Definition 5.5 (Persistent Neural Network): For a loss function $l$, a neural network $N = N_\mathbf{w}$ is $l$-persistent to gradient descent if $\nabla l(\mathbf{w}) = 0$.

Theorem 5.7: Let $N$ be a neural network of size $|N|$ and depth $d$. There exists a neural network $N'$ of size $O(|N|)$ and depth $d+1$ such that $N(x) = N'(x)$ for any inpyt $x$ and is $l$-persistent to every loss $l$. Furthermore, we can construct $N'$ in linear time.

Proof: Take three copies of $N$ without the input layer, $N_1, N_2, N_3$, and place them all parallel to each other. The new input layer will be the same as the input layer for $N$ and will be passed into each copy.
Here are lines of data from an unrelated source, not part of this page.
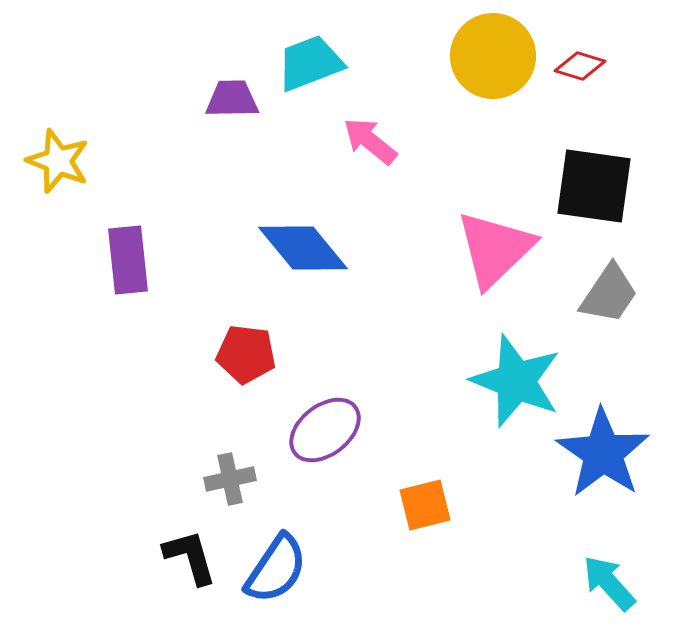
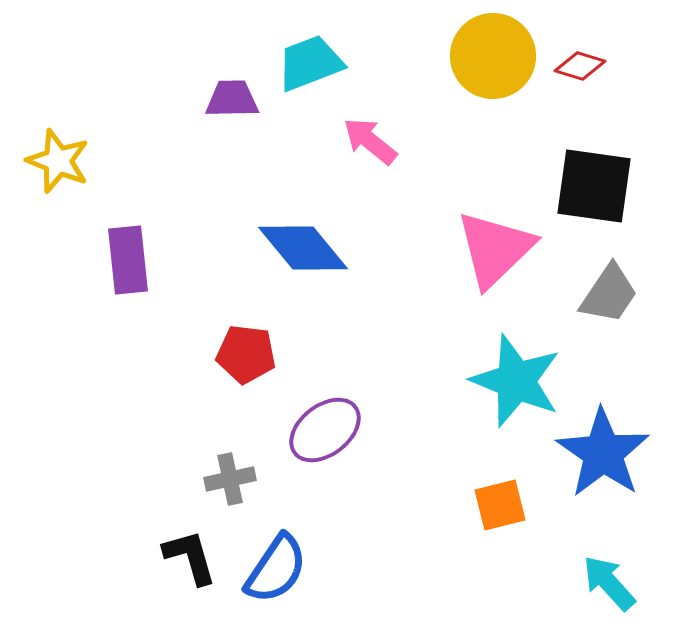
orange square: moved 75 px right
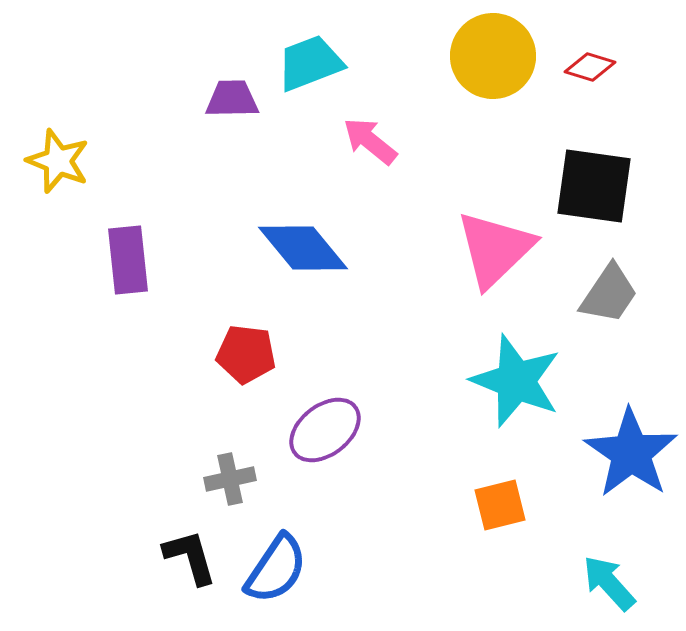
red diamond: moved 10 px right, 1 px down
blue star: moved 28 px right
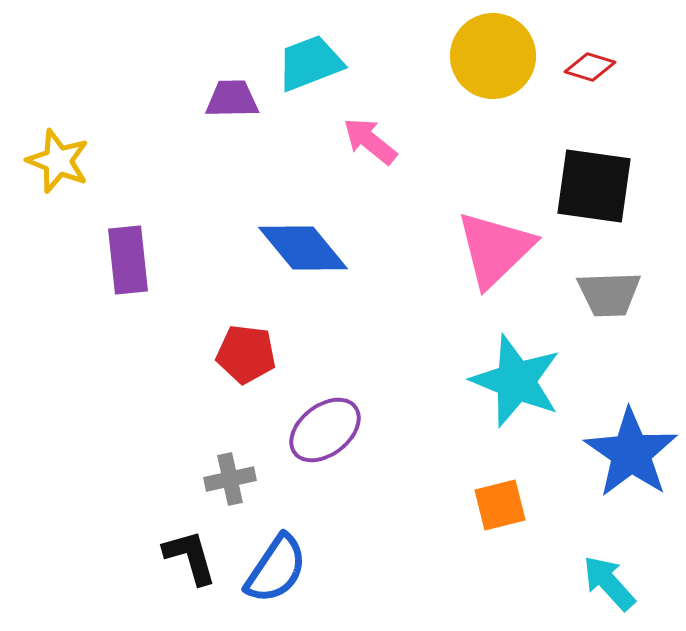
gray trapezoid: rotated 54 degrees clockwise
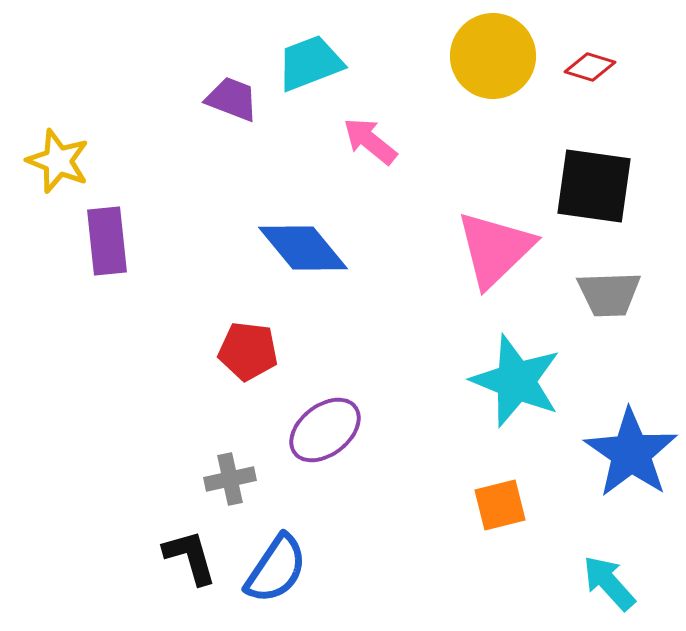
purple trapezoid: rotated 22 degrees clockwise
purple rectangle: moved 21 px left, 19 px up
red pentagon: moved 2 px right, 3 px up
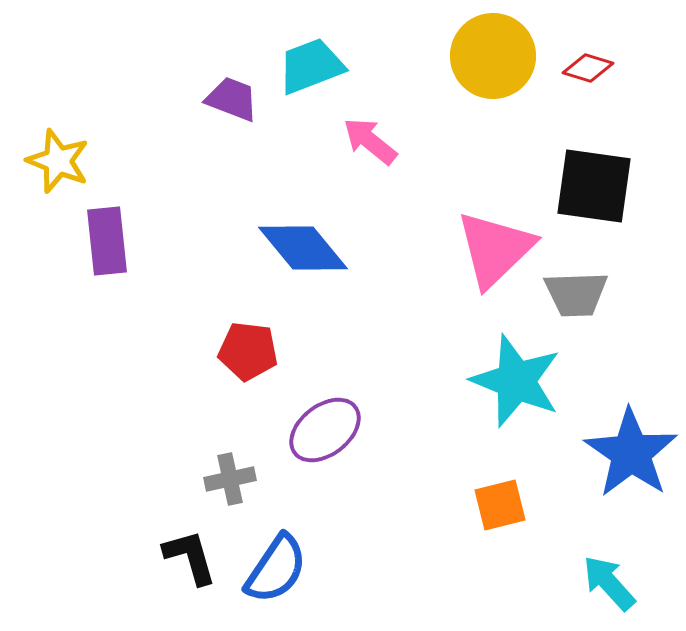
cyan trapezoid: moved 1 px right, 3 px down
red diamond: moved 2 px left, 1 px down
gray trapezoid: moved 33 px left
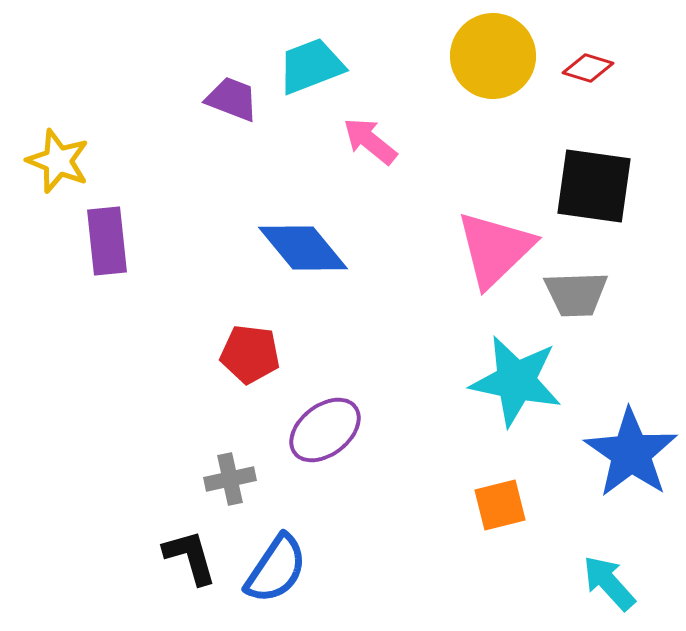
red pentagon: moved 2 px right, 3 px down
cyan star: rotated 10 degrees counterclockwise
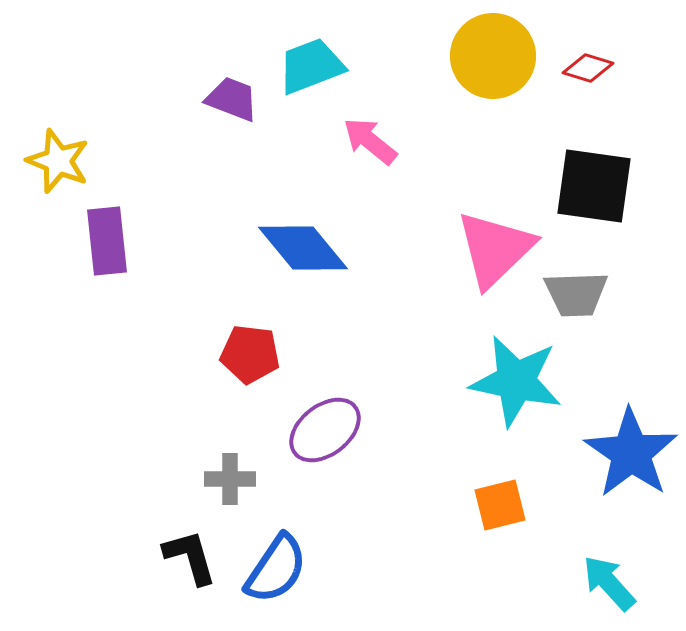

Then, add a new final layer that takes the output of each of the three copies and outputs the majority vote of the three outputs. This can be constructed in a single layer as

$$1 \cdot N_1(x) + 1 \cdot N_2(x) + 1 \cdot N_3(x) \geq \frac{3}{2}$$

which is equivalent to the majority vote since the output of any $N$ is always 1 or 0. Now, for any weight $w$ within $N_1$, $N_2$, or $N_3$, the gradient of the loss function with respect to $w$ is 0 since we can’t change the majority vote by changing only one of the three networks. For the new final layer, changing the RHS to any value in $(0,3)$ will leave the majority vote unchanged, so the gradient is 0. Additionally, changing the coefficients on the LHS will to any value in $(\frac{1}{2}, \infty)$ will also leave the final output unchanged.

Thus, the gradient of the loss function with respect to any weight in $N'$ is 0.